Now disconnect, ctrl-c the tail and the pgbouncer process and hand it back over to launchctl, and double check you can still connect –

# give it back to launchctl
launchctl load ~/Library/LaunchAgents/homebrew.mxcl.pgbouncer.plist

# connect again
psql -p 6432
>>> psql (9.3.1)
>>> Type "help" for help.
yourusername=#

If this all worked for you, then head over to your database settings for your django project and update the port to use the pgbouncer port ( 6432 ) and not the default postgres port (5432) . This isn’t a lesson on django settings, so do what you got to do to seperate the local/dev/staging/production settings from one another! Suffice to say your django project should function as you expect.

Onwards.

Configure for Heroku.

This S.O. question was very helpful for the gist on the direction to take. Basically you have to –

  1. Enable and configure multi-buildpacks
  2. Update your Procfile to run pgbouncer before your processes

Seems easy right? Actually it is and between this very helpful post on S.O and the heroku-buildpack-pgbouncer github page we have all of the information we need.

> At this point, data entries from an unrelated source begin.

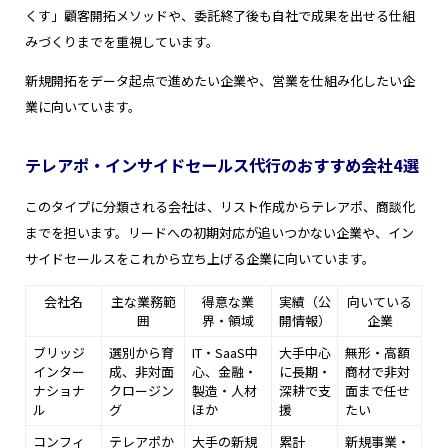
くす」顧客開拓メソッドや、委託終了後も自社で成果を出せる仕組
みづくりまでを重視しています。
新規開拓をデータ起点で進めたい企業や、営業を仕組み化したい企
業に向いています。
テレアポ・インサイドセールス代行のおすすめ会社4選
このタイプに分類される会社は、リスト作成からテレアポ、商談化
までを担います。リードへの初期対応が追いつかない企業や、イン
サイドセールスをこれから立ち上げる企業に向いています。
会社名
主な業務範
得意な業
実績（公
向いている
囲
界・領域
開情報）
企業
ブリッジ
選別から育
IT・SaaS中
大手中心
無形・高額
インター
成、非対面
心、金融・
に長期・
商材で非対
ナショナ
クロージン
製造・人材
深耕で支
面まで任せ
ル
グ
ほか
援
たい
コンフィ
テレアポか
大手の新規
累計
新規事業・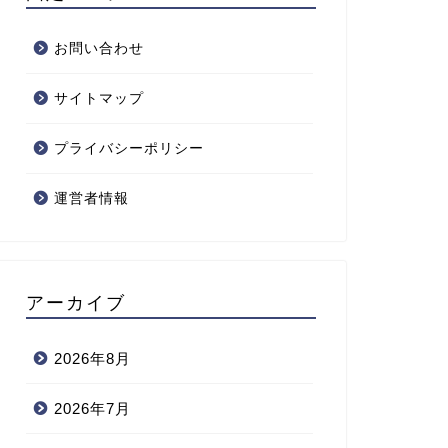
お問い合わせ
サイトマップ
プライバシーポリシー
運営者情報
アーカイブ
2026年8月
2026年7月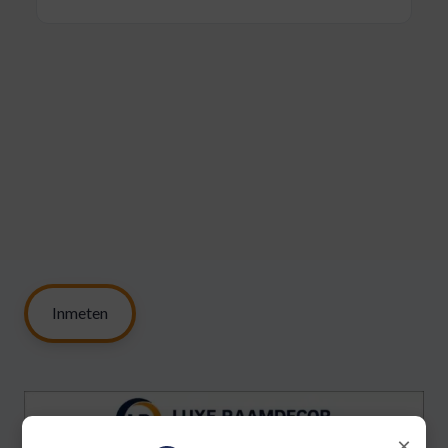
Inmeten
×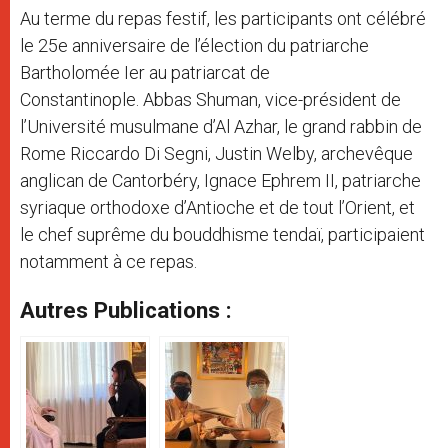
Au terme du repas festif, les participants ont célébré
le 25e anniversaire de l’élection du patriarche
Bartholomée Ier au patriarcat de
Constantinople. Abbas Shuman, vice-président de
l’Université musulmane d’Al Azhar, le grand rabbin de
Rome Riccardo Di Segni, Justin Welby, archevêque
anglican de Cantorbéry, Ignace Ephrem II, patriarche
syriaque orthodoxe d’Antioche et de tout l’Orient, et
le chef suprême du bouddhisme tendaï, participaient
notamment à ce repas.
Autres Publications :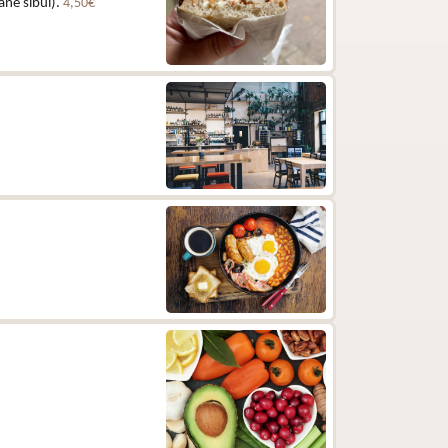
ane sibul).
4,50€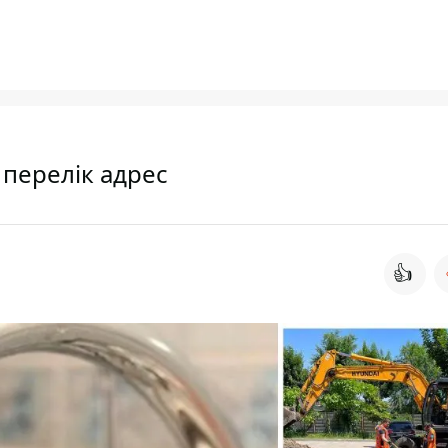
 перелік адрес
👍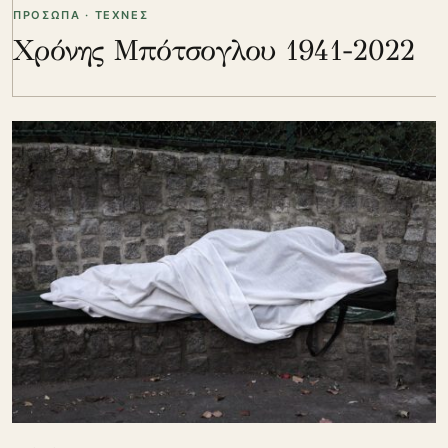
ΠΡΟΣΩΠΑ · ΤΕΧΝΕΣ
Χρόνης Μπότσογλου 1941-2022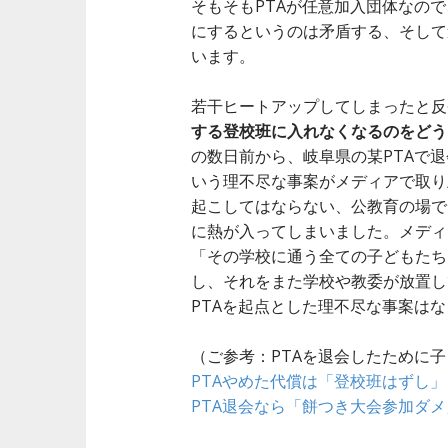
そもそもPTAが任意加入団体なの
にするというのは矛盾する、そして
います。
若干ヒートアップしてしまったと反
する登校班に入れなくなるのをどう
の数日前から、岐阜県の某PTAで
いう理不尽な事案がメディアで取り
起こしてはならない、公教育の場で
に熱が入ってしまいました。メディア
「その学校に通う全ての子どもたち
し、それをまた学校や教委が放置し
PTAを起点とした理不尽な事案は
（ご参考：PTAを退会したために
PTAやめた代償は「登校班はずし」
PTA退会なら「餅つき大会参加ダ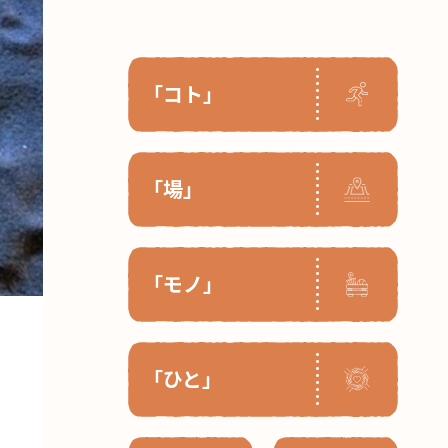
「コト」
「場」
「モノ」
「ひと」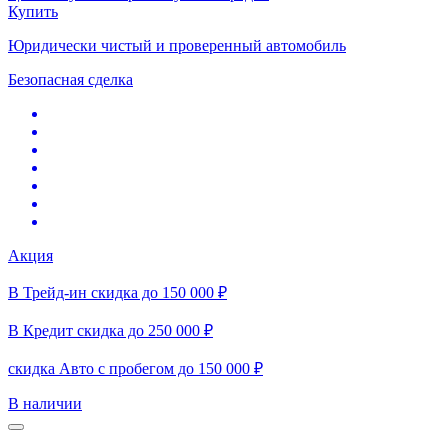
Купить
Юридически чистый и проверенный автомобиль
Безопасная сделка
Акция
В Трейд-ин скидка до 150 000 ₽
В Кредит скидка до 250 000 ₽
скидка Авто с пробегом до 150 000 ₽
В наличии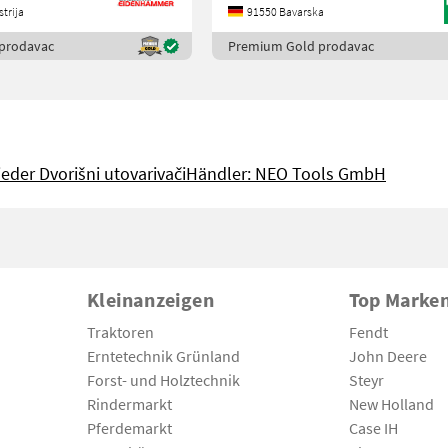
trija
91550 Bavarska
1 1X ARBEITSSCHEINW
prodavac
Premium Gold prodavac
eder Dvorišni utovarivači
Händler: NEO Tools GmbH
Kleinanzeigen
Top Marke
Traktoren
Fendt
Erntetechnik Grünland
John Deere
Forst- und Holztechnik
Steyr
Rindermarkt
New Holland
Pferdemarkt
Case IH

First, we need to activate multiple buildpacks on our app, to run these commands you’ll need the Heroku toolbelt installed –

heroku config:add BUILDPACK_URL=https://github.com/ddollar/heroku-buildpack-multi.git -a YOUR_APP

Next, you need to create a .buildpacks file and into it you place the multiple buildpack URLS. In my case I was using pgbouncer and python –

https://github.com/gregburek/heroku-buildpack-pgbouncer.git#v0.3.0
https://github.com/heroku/heroku-buildpack-python

Finally, update your Procfile to put the pgbouncer binary call before your other stuff like this –

web: bin/start-pgbouncer-stunnel newrelic-admin run-program python ...
worker: bin/start-pgbouncer-stunnel  newrelic-admin run-program celery ....

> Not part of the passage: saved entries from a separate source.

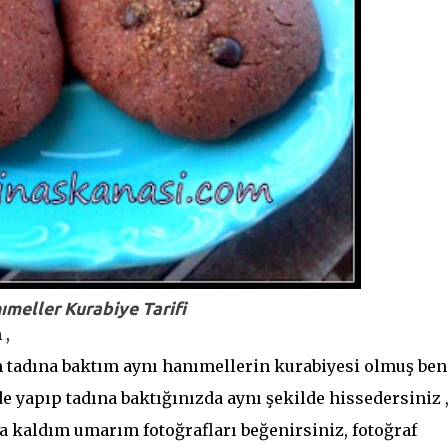
ımeller Kurabiye Tarifi
 ,
ım tadına baktım aynı hanımellerin kurabiyesi olmuş be
 yapıp tadına baktığınızda aynı şekilde hissedersiniz ,
 kaldım umarım fotoğrafları beğenirsiniz, fotoğraf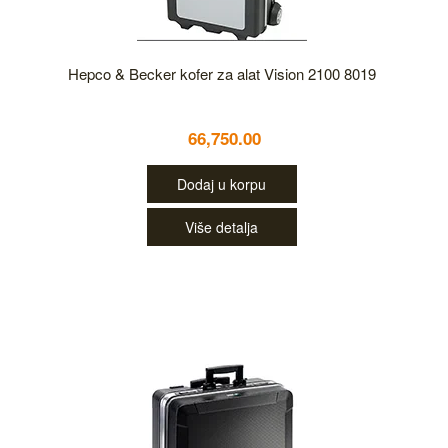
Hepco & Becker kofer za alat Vision 2100 8019
66,750.00
Dodaj u korpu
Više detalja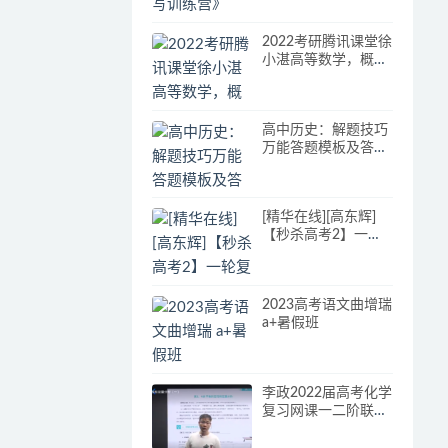
2022考研腾讯课堂徐
小湛高等数学，概率
论数理统计，线性代
数视频讲解
高中历史：解题技巧
万能答题模板及答题
思路，想要高分的来
[精华在线][高东辉]
【秒杀高考2】一轮
复习攻略 秋季
2023高考语文曲增瑞
a+暑假班
李政2022届高考化学
复习网课一二阶联报
二阶段更新24讲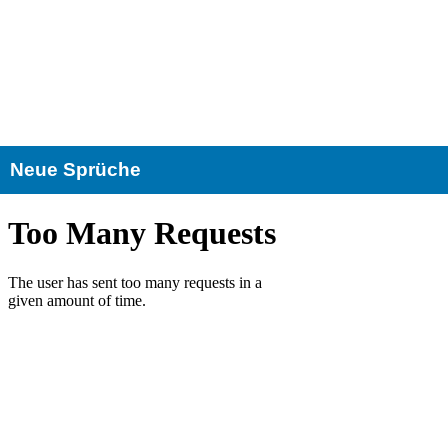
Neue Sprüche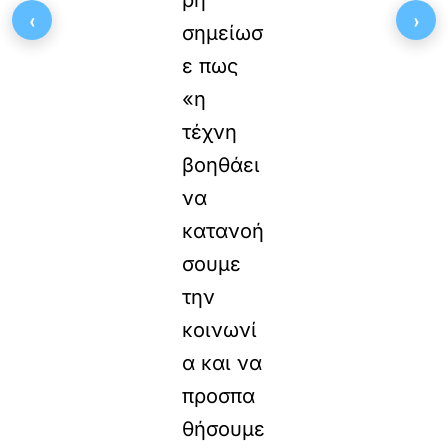
ρη
‹
›
σημείωσ
ε πως
«η
τέχνη
βοηθάει
να
κατανοή
σουμε
την
κοινωνί
α και να
προσπα
θήσουμε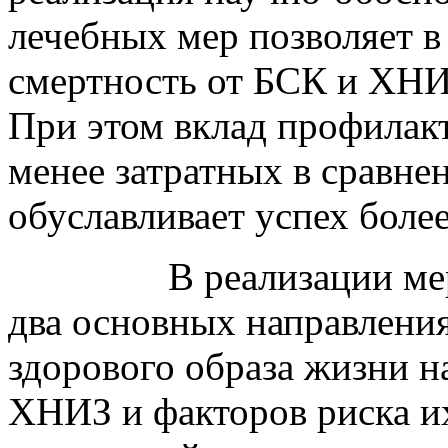
лечебных мер позволяет в 
смертность от БСК и ХНИЗ
При этом вклад профилак
менее затратных в сравне
обуславливает успех более
В реализации ме
два основных направлени
здорового образа жизни н
ХНИЗ и факторов риска и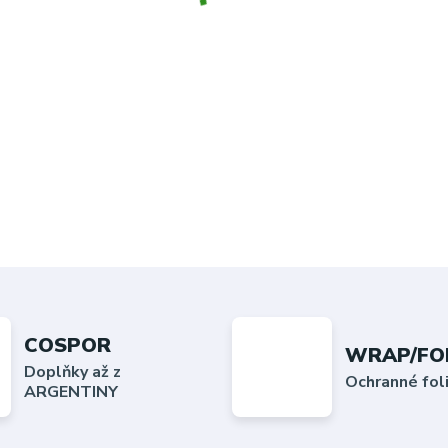
COSPOR
WRAP/FO
Doplňky až z
Ochranné fo
ARGENTINY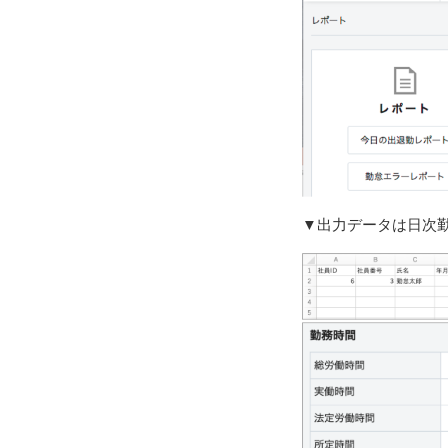
▼出力データは日次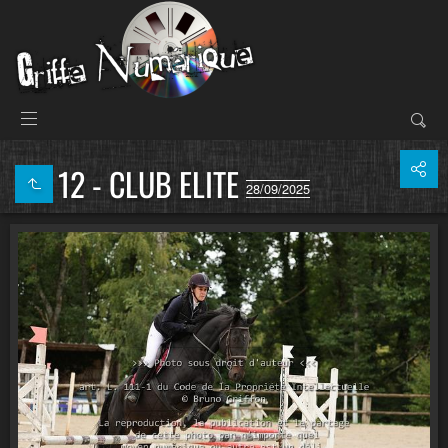
12 - CLUB ELITE
28/09/2025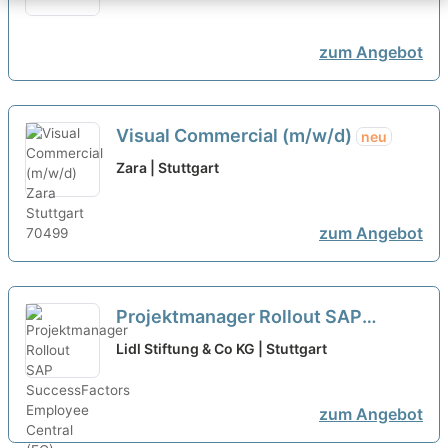
zum Angebot
Visual Commercial (m/w/d)
neu
Zara | Stuttgart
zum Angebot
Projektmanager Rollout SAP
SuccessFactors Employee Central
Lidl Stiftung & Co KG | Stuttgart
(EC) (m/w/d)
neu
zum Angebot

When I deployed this to staging it went so smoothly, I doubted that it had even taken place. I was wrong, it was in and working. It’s not much, but here is a screenshot of log2viz simulation of about 7.6K RPM at a constant load of 500-600 connections per second. It was on a stack that was in comparison pitiful compared to a production stack that was getting going down at about 2.2K RPM.

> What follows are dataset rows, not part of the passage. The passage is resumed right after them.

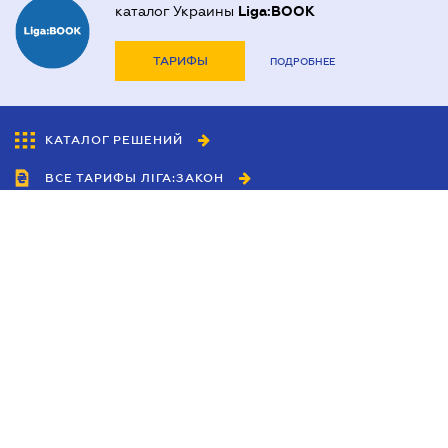
каталог Украины
Liga:BOOK
ТАРИФЫ
ПОДРОБНЕЕ
КАТАЛОГ РЕШЕНИЙ
ВСЕ ТАРИФЫ ЛІГА:ЗАКОН
Сотрудничество
Агенты
Дилеры
Политика
конфиденциальности
Условия использования
сайта
Реклама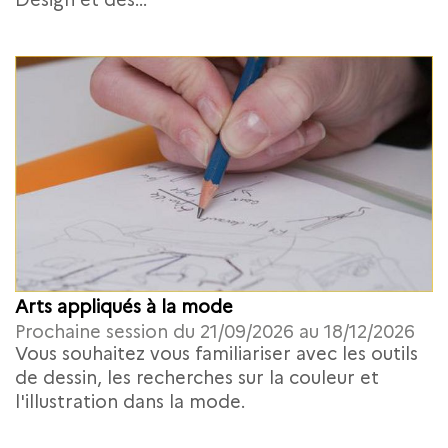
Arts appliqués à la mode
Prochaine session du 21/09/2026 au 18/12/2026
Vous souhaitez vous familiariser avec les outils
de dessin, les recherches sur la couleur et
l'illustration dans la mode.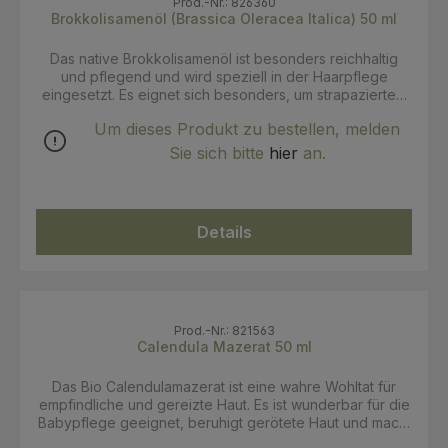
Prod.-Nr.: 826360
Brokkolisamenöl (Brassica Oleracea Italica) 50 ml
Das native Brokkolisamenöl ist besonders reichhaltig
und pflegend und wird speziell in der Haarpflege
eingesetzt. Es eignet sich besonders, um strapaziertem
Haar Geschmeidigkeit und Glanz zu verleihen. Es wird
Um dieses Produkt zu bestellen, melden
auch zur Pflege von schwer kämmbarem Haar
empfohlen. Es ähnelt in der Zusammensetzung sehr dem
Sie sich bitte
hier
an.
Silikon, ohne aber seine negativen Eigenschaften zu
besitzen. Es ist ein natürlicher Conditioner der das Haar
glättet und leicht kämmbar macht. Anwendung: wenige
Tropfen in den Handflächen verreiben und sanft in das
Details
Haar einmassieren - intensive Pflege ohne zu
beschweren! INCI:Brassica Oleracea Italica (Broccoli)
Seed Oil 100% k.b.A Zertifizierung: Ecocert Cosmos
Organic
Prod.-Nr.: 821563
Calendula Mazerat 50 ml
Das Bio Calendulamazerat ist eine wahre Wohltat für
empfindliche und gereizte Haut. Es ist wunderbar für die
Babypflege geeignet, beruhigt gerötete Haut und macht
sie zart und weich. Aber auch für trockene und irritíerte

Yes, the the results for median and 95th percentile in the above are gruesome, and would never be tolerated in production, but pushing two 1x dynos like this with only a few lines of code; well, It really was an easy, easy win.

Deploying to production was a breeze. I even through in a quick load test that help up 5K RPM and it didn’t even make the app blink –

I know there is more to these kinds of metrics than just a hard number of requests per minute; indeed the quality of a response (time, perception of snappiness etc etc) is just as important as quantity. But it’s great to know that you faced a challenge, felt totally and utterly destroyed by it, picked yourself back up and moved on. It’s also great to understand and know that this is how you learn and that sometimes, learning can be a horrible, hard, cold experience.

Just remember that in face of adversity, the only thing you can really control is your reaction to the situation.

But 5K RPM because reasons. K THX BYE.